Quello di Marcus è un micro mondo molto simile a quello di ognuno di noi, per un verso o per l’altro: una storia di vita universale, semplice ma piena di speranza, capace di far ridere e di sorridere amaramente.

Ph: courtesy of Sarah Shull on Unsplash

Gran parte della vita del protagonista di Love Life, ha anche a che fare con la sua professione: lavora infatti, da anni, in una casa editrice in qualità di editor, ricoprendo nel corso della storia anche altre posizioni. Un ruolo rispettabile, di prestigio e inusuale (come spesso viene ribadito) per un afroamericano negli Stati Uniti. Sul tema, Marcus non si risparmia di scherzare o polemizzare all’occorrenza anche con il suo capo e i suoi colleghi.

Questo è indubbiamente un argomento molto ricorrente anche tra gli americani: nel 2020, il New York Times gli dedicò un articolo, dal titolo “A Conflicted Cultural Force – What It’s Like To Be Black in Publishing”, in cui intervistando otto professionisti dell’editoria – impiegati in diversi aspetti del settore, tra cui un autore, un agente letterario, un marketer, un addetto stampa, editori e librai – viene raccontato approfonditamente come un pregiudizio razziale possa influenzare un ambiente di lavoro, dove il mondo dell’editoria non fa eccezioni.
Quello che sta cambiando, dopo l’omicidio di George Floyd, è indubbiamente “la varietà in termini di ciò che viene pubblicato nel mercato afroamericano e di storie che vengono raccontate” secondo Tracy Sherrod, editorial director di Amistad (una divisione della casa editrice Harper Collins).

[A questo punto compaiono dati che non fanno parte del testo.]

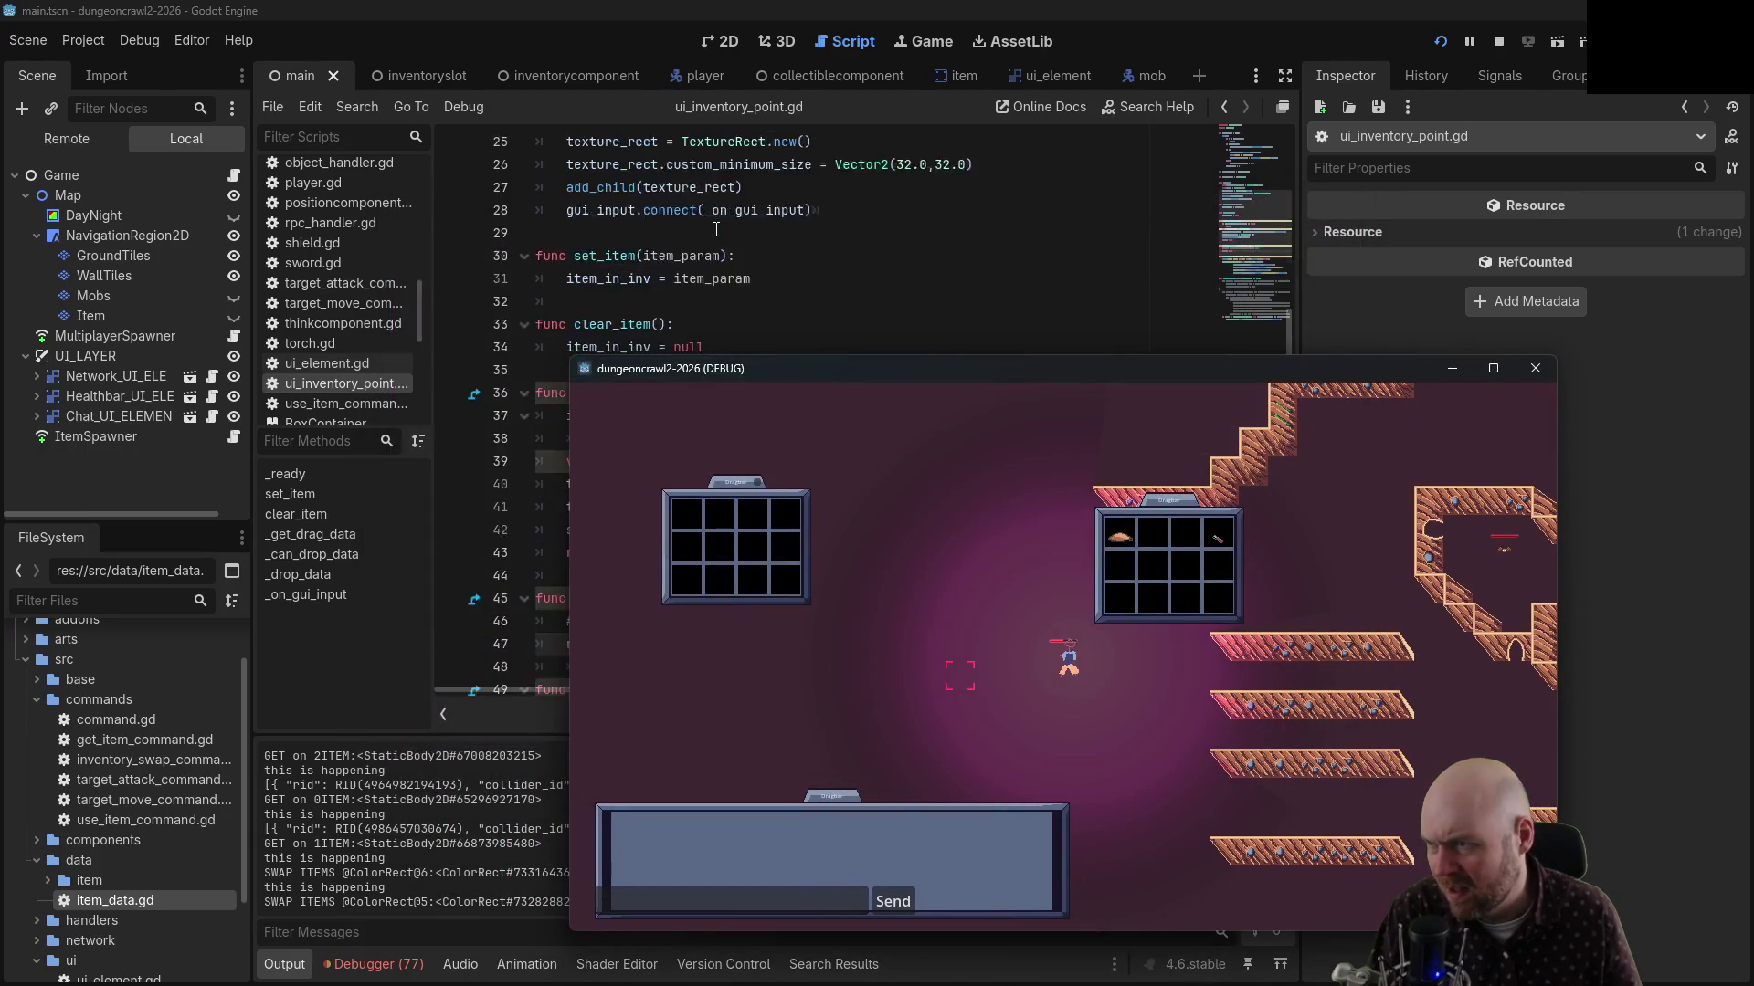
{"action": "scroll", "coordinate": [717, 230], "scroll_direction": "up", "scroll_amount": 2}
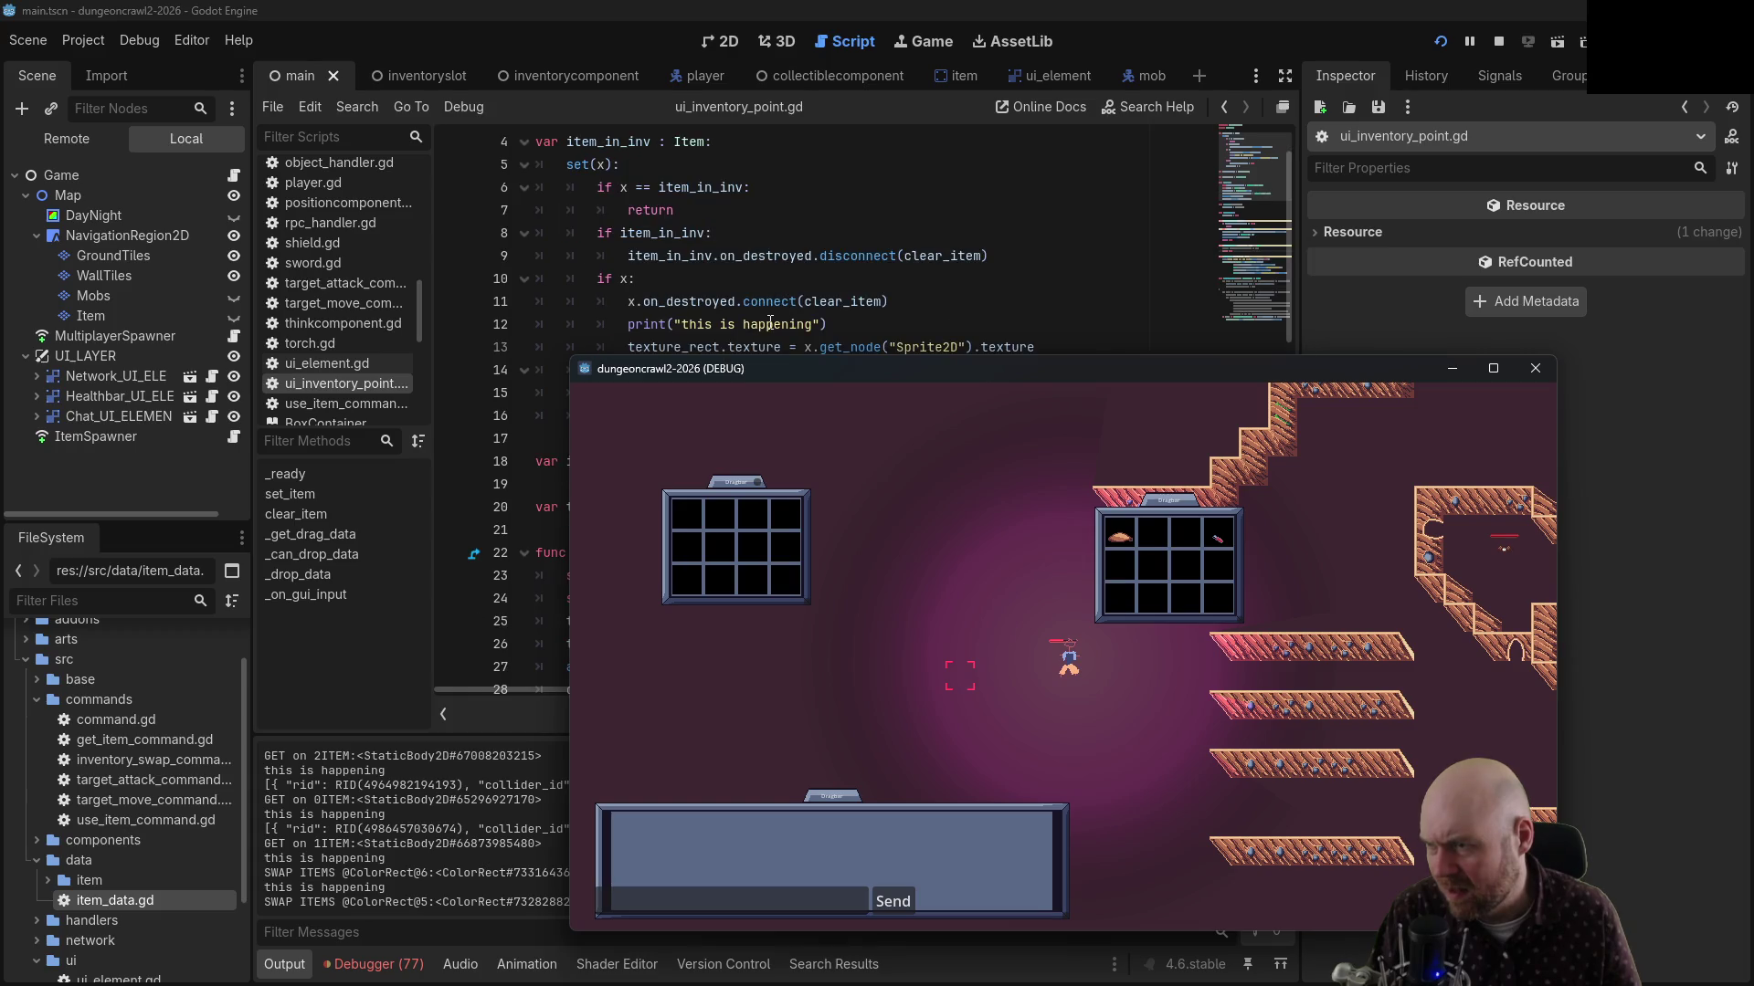
{"action": "scroll", "coordinate": [872, 311], "scroll_direction": "down", "scroll_amount": 11}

Un’altra testimonianza significativa è quella di Erroll McDonald (vice president e executive editor per Pantheon), che nell’articolo afferma che “al giorno d’oggi, a causa dell’indignazione per l’omicidio di George Floyd, la preponderanza dei libri nella lista dei best seller di saggistica sono libri sulla razza o di scrittori neri. Gli editori sono ora nella posizione ironica di fare soldi con libri di autori che un tempo detenevano in disgrazia. A meno che tu non abbia un cambiamento sistematico da cima a fondo, l’editoria rimarrà una forza culturale conflittuale, che predica qualcosa ma non la pratica.“

È molto interessante come, nonostante sia considerata una “semplice” romantic comedy, Love Life riesca invece, in questa stagione come nella prima, a far riflettere su argomenti attuali, sociali e culturali, proprio come ci sono riuscite serie autoriali come Master of None di Aziz Ansari e Lena Waithe o Girls di Lena Dunham, per citarne un paio.
L’unica pecca, se proprio vogliamo trovarne una, riguarda il finale, un filo prevedibile e scontato, che rischia di sminuire l’ottimo lavoro svolto dalla sceneggiatura nei nove episodi precedenti. Sarebbe stato meglio evitare di concentrare parecchi avvenimenti significativi negli ultimi trenta minuti (scarsi), per diluirli invece nel corso di più episodi e dedicare a ogni scelta narrativa la giusta enfasi.
Tolto questo, Love Life è indubbiamente una serie che merita di essere vista.